----- Data under study -----
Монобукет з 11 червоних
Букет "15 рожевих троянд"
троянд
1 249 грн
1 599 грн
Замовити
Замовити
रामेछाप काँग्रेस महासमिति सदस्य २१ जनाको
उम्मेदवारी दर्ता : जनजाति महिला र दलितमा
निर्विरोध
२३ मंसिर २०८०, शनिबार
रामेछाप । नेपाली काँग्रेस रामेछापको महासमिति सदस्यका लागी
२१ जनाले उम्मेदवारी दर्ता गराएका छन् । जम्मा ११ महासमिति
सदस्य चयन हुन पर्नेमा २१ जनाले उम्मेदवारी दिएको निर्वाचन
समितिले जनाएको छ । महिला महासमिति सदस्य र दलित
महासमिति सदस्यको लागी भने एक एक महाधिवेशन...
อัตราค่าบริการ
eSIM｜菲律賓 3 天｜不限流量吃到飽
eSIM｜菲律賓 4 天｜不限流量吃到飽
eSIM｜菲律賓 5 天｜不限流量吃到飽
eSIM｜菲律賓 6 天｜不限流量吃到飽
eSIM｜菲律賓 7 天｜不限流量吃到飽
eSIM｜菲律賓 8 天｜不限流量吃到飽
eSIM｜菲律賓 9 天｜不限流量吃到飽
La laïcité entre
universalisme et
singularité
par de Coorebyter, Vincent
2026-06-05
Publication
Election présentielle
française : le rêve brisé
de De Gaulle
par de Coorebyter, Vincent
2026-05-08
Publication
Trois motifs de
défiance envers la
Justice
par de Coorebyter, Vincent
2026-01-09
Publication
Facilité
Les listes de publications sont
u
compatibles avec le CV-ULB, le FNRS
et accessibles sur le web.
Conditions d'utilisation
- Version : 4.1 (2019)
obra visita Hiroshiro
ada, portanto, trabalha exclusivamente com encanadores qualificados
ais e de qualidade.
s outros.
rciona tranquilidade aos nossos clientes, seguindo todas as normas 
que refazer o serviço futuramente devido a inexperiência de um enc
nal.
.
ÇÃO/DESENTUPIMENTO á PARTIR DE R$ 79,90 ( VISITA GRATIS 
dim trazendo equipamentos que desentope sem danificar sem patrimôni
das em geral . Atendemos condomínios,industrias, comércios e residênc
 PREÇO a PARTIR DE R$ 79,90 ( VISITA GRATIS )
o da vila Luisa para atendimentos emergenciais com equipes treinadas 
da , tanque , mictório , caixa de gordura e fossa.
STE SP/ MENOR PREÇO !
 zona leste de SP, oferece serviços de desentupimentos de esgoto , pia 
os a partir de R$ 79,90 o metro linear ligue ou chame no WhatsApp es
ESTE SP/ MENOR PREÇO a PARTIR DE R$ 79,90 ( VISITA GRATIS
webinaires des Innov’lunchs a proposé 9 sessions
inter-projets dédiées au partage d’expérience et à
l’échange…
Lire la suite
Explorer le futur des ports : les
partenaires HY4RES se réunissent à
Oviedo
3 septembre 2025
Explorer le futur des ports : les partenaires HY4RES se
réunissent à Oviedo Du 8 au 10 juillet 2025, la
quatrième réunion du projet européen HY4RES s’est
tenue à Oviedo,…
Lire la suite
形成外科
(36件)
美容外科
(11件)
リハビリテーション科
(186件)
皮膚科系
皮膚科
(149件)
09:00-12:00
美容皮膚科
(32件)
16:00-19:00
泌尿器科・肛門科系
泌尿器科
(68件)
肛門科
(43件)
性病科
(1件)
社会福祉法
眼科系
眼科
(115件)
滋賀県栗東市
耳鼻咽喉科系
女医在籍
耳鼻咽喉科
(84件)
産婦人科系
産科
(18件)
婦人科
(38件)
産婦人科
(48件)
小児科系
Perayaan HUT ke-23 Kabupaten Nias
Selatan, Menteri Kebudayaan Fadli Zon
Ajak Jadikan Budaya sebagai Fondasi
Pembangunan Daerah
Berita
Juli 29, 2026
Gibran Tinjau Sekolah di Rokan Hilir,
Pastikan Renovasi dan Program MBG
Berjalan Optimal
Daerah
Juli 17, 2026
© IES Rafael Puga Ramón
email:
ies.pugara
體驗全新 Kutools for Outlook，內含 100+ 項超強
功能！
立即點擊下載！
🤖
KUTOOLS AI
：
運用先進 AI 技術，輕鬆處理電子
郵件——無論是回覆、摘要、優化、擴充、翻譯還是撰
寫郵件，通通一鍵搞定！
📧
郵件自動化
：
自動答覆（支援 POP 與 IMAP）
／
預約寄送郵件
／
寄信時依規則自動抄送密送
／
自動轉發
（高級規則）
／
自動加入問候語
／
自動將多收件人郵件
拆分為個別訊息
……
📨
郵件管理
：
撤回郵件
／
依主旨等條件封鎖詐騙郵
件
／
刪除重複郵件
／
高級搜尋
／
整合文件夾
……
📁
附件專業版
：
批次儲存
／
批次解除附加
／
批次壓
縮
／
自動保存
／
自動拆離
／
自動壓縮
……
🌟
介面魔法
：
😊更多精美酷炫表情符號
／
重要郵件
-----
• _Prompt_: Quote exactly the first line of the data and every line after it through the one holding "universalisme et".

• _Exercise output_:
Монобукет з 11 червоних
Букет "15 рожевих троянд"
троянд
1 249 грн
1 599 грн
Замовити
Замовити
रामेछाप काँग्रेस महासमिति सदस्य २१ जनाको
उम्मेदवारी दर्ता : जनजाति महिला र दलितमा
निर्विरोध
२३ मंसिर २०८०, शनिबार
रामेछाप । नेपाली काँग्रेस रामेछापको महासमिति सदस्यका लागी
२१ जनाले उम्मेदवारी दर्ता गराएका छन् । जम्मा ११ महासमिति
सदस्य चयन हुन पर्नेमा २१ जनाले उम्मेदवारी दिएको निर्वाचन
समितिले जनाएको छ । महिला महासमिति सदस्य र दलित
महासमिति सदस्यको लागी भने एक एक महाधिवेशन...
อัตราค่าบริการ
eSIM｜菲律賓 3 天｜不限流量吃到飽
eSIM｜菲律賓 4 天｜不限流量吃到飽
eSIM｜菲律賓 5 天｜不限流量吃到飽
eSIM｜菲律賓 6 天｜不限流量吃到飽
eSIM｜菲律賓 7 天｜不限流量吃到飽
eSIM｜菲律賓 8 天｜不限流量吃到飽
eSIM｜菲律賓 9 天｜不限流量吃到飽
La laïcité entre
universalisme et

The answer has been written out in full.